The El Campo ISD board of trustees voted 4 to 3 to form a committee to look into renaming Northside Elementary for the late U.S. Army Master Sgt. Roy P. Benavidez, a Medal of Honor recipient, at the July regular meeting.
Trustee Greg Anderson asked that forming a renaming committee return to the meeting agenda.
“I wanted to bring this back because I didn’t feel right about how we left it just hanging out there with people thinking we did a disservice by not giving a motion,” Anderson said.
“I think we owe it to this community to at least form this committee,” Trustee Ed Erwin said.
Trustee Rich DuBroc agreed with Erwin and Anderson.
“We have the opportunity to show honor and respect for somebody,” DuBroc said. “Master Sgt. Benavidez has been a hero of mine for a long time.
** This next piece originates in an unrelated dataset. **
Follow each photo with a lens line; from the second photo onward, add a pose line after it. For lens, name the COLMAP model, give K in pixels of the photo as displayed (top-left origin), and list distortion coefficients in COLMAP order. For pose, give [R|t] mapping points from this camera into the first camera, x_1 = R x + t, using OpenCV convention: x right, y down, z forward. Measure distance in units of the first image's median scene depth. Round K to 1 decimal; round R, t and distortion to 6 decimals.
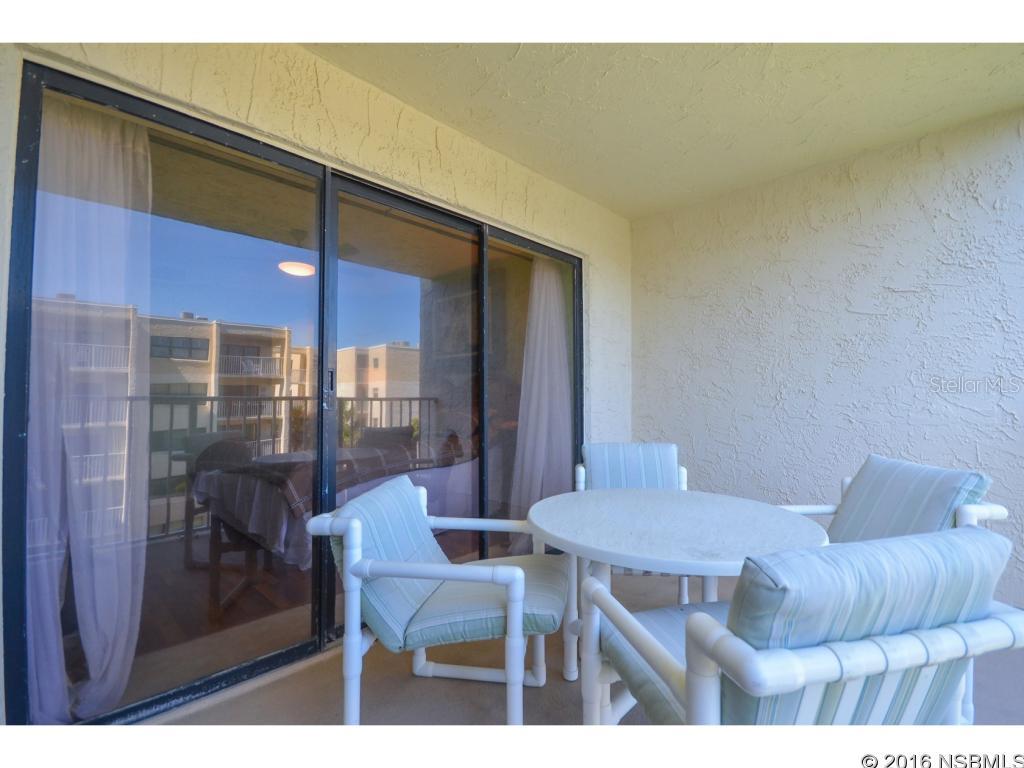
lens RADIAL K [[454.2, 0, 515.9], [0, 454.2, 389.3], [0, 0, 1]] dist [0.010298, -0.007541]
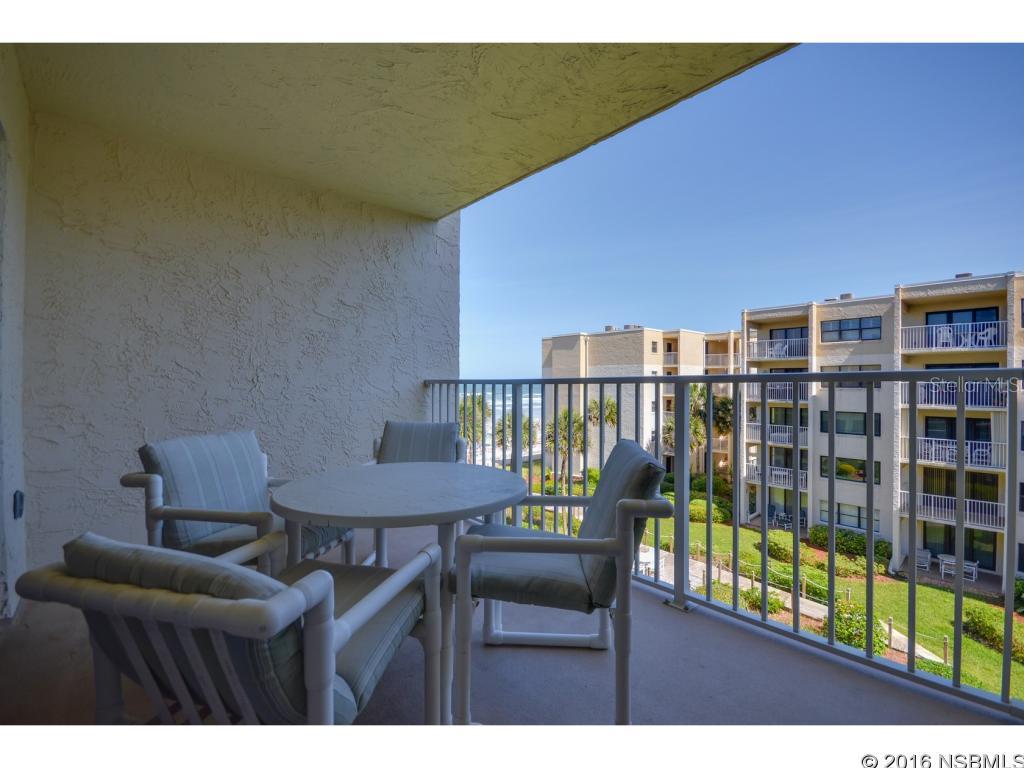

I knew him, his kids are my age, and I had the opportunity to be around him. I have respect for all veterans and the services they’ve given. I feel this is worthy of forming a committee to see what our options are.”
DuBroc was also not opposed to taking the renaming to the public for a vote. The district’s attorney is researching election law to see if putting the renaming on the ballot is a possibility. Trustees hope to have an answer by the August meeting.
Trustees Anthony Dorotik and Dennis Rawlings mentioned that the board’s local policy would also have to be changed and voted upon to consider letting the public vote on renaming the elementary school. Dorotik also mentioned that putting it to a public vote takes authority out of the board’s hands with the board having to accept the public’s decision, but that a committee provides enough community involvement.
“This idea came from the public and it seems to be an item that gets the public involved. That school belongs to the community ... I would like to see the public get a chance to weigh in,” Board President James Russell said.
The policy states that the committee would bring back three names for the board to decide upon — voting for a change, or leaving the name as is. The names would have to be submitted to the committee along with a petition signed by 15 percent of the district’s registered voters.
“What I want to be able to say to the community is that we’re either forming a committee or we’re not,” Anderson said.
Local veterans and one El Campo city councilwoman shared their opinion about the renaming in the public comments portion. Neither party was for naming the elementary after the Medal of Honor recipient. Veterans who spoke suggested the name represent all veterans from El Campo, or like DuBroc suggested putting the naming to a vote during the next school board election.
First to speak was City Councilwoman Gloria Harris who felt if the school were to be renamed it should be for former black El Campo educator E.A. Greer, the namesake of El Campo’s black high school that closed in the 1970s during integration.
“I have a big problem renaming Northside school. Not this board, but the board during integration took something away from us. Now you want to name somebody to Northside school. We as a black community would like to have our E.A. Greer school back.”
After integration, the school was named West Side then El Campo Middle School, she said.
“Mr. E.A. Greer raised a lot of us. He educated us. We want our name back to have some kind of identification in the El Campo community,” Harris said.
Veteran Leonard Sternadel became emotional when he spoke about putting the renaming to a public vote.
“No one has more respect for the Medal of Honor than I. This evening I am speaking on behalf of veterans who couldn’t be here because they died in some foreign country, and in many cases they are still there,” he said.
“Why not have one line (on the ballot) that says you are for or against changing the name of Northside to Benavidez Elementary. The results of this question would give you clear direction. Let the taxpayers vote. I understand the petition required 15 percent of the voters’ signatures. What about the other 85 percent?”